Lanzkus. Der zeigt Dir, was Du zu tun hast und wo Du schlafen kannst.«

Dann drehte er sich um. Es war alles gesagt. Maria ging.

»Danke.«

In einer Ziegelei. Was würde auf sie zu kommen? Doch der erste Schritt war getan. Sie war erst einmal untergekommen und hatte eine Chance, den Winter zu überleben.

Tags drauf, als sie sah, wo sie zukünftig würde leben müssen, war sie erschüttert. Sie hatte eine Kammer in einem der Nebengebäude des Gutes. In der Kammer standen ein Ofen und ein Bett. Auf ihren Wunsch hin war ein zweites Bett für Gustav und Martha aufgestellt worden. Als der Vorarbeiter wieder gegangen war sah sie sich um. Es war traurig, doch irgendwie war sie froh, dass sie erst einmal eine Bleibe hatte.
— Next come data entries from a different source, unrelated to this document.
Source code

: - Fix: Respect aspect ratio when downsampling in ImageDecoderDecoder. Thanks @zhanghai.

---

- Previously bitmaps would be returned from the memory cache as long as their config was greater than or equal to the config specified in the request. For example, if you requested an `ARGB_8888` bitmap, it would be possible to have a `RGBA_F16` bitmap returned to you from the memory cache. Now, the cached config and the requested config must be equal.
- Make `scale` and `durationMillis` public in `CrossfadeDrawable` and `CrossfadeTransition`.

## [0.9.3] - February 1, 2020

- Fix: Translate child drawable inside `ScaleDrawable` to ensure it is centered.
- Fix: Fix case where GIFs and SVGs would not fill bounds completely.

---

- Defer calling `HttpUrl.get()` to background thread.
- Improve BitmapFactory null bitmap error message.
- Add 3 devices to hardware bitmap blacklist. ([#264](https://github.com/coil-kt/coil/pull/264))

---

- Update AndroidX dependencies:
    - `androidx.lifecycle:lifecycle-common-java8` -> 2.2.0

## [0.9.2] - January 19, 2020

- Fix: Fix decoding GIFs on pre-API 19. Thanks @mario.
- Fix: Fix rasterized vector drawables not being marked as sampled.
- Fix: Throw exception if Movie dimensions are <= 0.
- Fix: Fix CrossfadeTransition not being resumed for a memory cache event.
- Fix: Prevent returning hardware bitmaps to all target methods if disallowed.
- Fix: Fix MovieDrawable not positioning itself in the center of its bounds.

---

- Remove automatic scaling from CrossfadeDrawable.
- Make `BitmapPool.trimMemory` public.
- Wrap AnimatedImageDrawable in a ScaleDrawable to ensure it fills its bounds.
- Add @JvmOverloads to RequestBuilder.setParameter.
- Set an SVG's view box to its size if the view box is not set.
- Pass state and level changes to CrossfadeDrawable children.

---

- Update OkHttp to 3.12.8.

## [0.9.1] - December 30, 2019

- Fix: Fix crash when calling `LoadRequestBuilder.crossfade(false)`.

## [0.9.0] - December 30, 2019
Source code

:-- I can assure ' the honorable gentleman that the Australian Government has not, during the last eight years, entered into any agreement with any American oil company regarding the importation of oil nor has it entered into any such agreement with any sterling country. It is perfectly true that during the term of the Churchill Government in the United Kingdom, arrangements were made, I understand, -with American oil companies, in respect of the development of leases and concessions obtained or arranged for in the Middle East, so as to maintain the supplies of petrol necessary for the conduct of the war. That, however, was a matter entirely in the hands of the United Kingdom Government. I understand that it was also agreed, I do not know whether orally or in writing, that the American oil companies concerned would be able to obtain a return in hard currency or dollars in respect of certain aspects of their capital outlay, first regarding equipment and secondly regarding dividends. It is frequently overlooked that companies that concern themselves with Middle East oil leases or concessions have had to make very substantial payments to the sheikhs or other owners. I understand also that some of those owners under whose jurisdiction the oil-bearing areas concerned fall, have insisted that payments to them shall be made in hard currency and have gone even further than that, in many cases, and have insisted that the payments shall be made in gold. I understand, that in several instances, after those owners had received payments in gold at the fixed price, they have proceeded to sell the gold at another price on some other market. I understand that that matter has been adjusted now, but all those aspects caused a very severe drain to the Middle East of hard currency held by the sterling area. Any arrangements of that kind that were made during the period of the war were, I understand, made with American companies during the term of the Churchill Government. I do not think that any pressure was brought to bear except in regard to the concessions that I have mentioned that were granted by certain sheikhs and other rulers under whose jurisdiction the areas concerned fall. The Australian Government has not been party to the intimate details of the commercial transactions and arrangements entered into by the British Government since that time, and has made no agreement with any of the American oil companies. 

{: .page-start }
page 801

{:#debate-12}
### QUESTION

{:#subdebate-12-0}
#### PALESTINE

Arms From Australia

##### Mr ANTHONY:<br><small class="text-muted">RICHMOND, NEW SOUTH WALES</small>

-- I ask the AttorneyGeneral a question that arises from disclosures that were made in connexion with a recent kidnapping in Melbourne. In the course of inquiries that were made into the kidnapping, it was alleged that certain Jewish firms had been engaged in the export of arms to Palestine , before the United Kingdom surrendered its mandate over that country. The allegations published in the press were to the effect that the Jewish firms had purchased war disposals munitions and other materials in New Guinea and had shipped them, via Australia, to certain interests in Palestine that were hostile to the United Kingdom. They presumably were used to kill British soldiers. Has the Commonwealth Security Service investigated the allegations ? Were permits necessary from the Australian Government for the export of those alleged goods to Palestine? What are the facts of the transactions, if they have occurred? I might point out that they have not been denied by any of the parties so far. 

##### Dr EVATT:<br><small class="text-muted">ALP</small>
Zehn Taler im Monat waren nicht viel, doch wenn man bedachte, dass eine Weberfamilie trotz aller Mühe auch nicht mehr als höchstens zweihundert Taler im Jahr verdiente, ging es ihr bei freier Kost und Logis erst einmal nicht so schlecht. Hinzu kam die Pension ihres Mannes. Wenn sie sparsam wäre könnte sie vielleicht etwas zurücklegen.

Fürs erste würde sie mit den Kindern hier bleiben, wenn es auch noch so schrecklich war.